= Beginning of Section =
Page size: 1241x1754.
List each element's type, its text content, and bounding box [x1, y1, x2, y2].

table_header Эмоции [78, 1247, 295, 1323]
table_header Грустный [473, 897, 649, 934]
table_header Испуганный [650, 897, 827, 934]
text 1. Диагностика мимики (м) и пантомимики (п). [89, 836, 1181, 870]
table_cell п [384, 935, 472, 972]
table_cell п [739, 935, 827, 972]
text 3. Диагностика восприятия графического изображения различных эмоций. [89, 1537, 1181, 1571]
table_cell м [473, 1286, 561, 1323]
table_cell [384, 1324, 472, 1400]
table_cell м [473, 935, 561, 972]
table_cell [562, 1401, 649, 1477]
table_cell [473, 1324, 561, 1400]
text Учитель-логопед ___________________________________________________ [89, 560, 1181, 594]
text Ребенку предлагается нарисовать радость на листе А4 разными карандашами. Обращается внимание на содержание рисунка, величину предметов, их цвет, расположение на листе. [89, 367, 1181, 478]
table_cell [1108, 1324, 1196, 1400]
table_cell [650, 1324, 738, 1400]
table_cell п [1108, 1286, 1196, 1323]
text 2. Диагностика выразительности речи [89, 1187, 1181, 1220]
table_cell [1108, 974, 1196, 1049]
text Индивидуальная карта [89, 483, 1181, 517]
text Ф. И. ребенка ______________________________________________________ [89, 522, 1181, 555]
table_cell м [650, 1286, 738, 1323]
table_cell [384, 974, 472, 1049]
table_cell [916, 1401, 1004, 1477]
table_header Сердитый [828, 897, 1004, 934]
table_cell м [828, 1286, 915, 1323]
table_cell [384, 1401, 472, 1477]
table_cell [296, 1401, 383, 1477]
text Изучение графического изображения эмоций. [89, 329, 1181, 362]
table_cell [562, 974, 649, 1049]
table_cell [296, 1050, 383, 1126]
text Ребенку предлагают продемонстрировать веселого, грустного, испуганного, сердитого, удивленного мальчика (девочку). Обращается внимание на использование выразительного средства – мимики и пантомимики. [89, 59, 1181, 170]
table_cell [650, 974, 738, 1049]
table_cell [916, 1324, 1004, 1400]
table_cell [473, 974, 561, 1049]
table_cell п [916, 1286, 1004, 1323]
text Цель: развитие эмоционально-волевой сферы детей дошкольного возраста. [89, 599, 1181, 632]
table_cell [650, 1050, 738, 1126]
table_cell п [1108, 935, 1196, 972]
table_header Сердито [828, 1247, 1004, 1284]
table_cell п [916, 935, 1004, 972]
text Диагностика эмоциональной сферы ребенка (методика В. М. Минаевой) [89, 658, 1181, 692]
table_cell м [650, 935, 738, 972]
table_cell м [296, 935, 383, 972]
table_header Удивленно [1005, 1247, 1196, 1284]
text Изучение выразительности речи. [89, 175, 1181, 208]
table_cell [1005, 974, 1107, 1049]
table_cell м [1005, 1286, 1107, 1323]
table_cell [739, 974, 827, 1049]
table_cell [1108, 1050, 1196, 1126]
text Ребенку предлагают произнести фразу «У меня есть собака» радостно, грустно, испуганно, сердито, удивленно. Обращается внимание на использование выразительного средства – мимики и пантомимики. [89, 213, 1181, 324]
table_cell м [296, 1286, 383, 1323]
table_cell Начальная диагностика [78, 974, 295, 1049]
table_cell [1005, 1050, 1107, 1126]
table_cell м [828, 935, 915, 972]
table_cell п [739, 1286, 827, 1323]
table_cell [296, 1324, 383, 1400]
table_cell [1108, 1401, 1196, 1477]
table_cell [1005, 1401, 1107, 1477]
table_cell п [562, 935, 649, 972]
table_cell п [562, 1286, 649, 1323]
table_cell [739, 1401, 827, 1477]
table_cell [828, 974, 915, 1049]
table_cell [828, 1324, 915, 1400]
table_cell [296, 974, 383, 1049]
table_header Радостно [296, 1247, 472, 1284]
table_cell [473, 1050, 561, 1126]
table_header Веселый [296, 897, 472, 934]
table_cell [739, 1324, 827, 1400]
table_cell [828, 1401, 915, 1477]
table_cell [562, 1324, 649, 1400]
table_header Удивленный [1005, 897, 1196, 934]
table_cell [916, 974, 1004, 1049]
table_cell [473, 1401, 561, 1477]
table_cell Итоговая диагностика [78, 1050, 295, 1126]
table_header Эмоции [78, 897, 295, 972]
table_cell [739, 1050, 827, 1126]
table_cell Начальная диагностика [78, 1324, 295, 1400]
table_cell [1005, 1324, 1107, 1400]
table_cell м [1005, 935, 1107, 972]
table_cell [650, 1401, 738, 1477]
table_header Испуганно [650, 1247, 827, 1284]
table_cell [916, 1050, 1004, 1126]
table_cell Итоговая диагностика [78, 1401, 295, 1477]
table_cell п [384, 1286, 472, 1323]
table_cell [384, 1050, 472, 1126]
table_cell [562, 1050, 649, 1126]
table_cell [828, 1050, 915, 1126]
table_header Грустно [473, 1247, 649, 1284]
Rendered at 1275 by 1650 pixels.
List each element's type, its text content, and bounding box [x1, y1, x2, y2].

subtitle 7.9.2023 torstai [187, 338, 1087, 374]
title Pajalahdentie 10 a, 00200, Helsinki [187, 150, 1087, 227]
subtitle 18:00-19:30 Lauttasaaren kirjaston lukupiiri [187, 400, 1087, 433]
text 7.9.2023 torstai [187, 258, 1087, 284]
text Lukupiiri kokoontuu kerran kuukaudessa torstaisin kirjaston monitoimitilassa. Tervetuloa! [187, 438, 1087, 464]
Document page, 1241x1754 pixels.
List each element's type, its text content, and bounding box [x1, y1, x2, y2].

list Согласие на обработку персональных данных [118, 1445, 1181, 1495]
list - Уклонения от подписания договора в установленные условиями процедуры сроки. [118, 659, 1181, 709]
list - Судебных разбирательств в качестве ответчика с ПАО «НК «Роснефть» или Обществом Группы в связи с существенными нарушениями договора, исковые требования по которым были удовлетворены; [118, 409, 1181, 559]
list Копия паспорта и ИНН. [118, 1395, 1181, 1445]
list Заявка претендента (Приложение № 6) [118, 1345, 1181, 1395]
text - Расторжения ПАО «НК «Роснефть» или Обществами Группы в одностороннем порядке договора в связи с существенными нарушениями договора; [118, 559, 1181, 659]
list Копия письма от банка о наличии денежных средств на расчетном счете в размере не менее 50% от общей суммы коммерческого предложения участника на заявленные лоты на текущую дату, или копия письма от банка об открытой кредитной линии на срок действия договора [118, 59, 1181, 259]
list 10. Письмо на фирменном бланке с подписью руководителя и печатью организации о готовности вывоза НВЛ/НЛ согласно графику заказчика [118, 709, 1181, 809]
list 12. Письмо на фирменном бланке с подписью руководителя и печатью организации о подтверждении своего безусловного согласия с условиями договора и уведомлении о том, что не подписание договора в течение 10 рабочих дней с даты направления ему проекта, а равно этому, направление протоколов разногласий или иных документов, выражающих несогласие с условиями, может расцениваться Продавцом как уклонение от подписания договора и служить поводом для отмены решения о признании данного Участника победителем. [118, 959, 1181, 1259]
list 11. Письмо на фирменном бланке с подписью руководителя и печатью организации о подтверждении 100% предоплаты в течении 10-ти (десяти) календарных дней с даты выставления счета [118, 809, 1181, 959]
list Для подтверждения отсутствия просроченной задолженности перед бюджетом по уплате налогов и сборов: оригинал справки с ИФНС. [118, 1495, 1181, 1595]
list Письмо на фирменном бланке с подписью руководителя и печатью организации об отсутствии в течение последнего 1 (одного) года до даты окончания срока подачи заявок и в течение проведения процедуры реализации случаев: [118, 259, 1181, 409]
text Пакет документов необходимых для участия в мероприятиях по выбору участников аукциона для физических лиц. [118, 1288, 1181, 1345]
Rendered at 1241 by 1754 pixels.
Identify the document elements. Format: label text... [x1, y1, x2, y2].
= End of Section =
Task item:
Copy out the lines of the data where the word "kirjaston" can be found.

Exercise solution:
subtitle 18:00-19:30 Lauttasaaren kirjaston lukupiiri [187, 400, 1087, 433]
text Lukupiiri kokoontuu kerran kuukaudessa torstaisin kirjaston monitoimitilassa. Tervetuloa! [187, 438, 1087, 464]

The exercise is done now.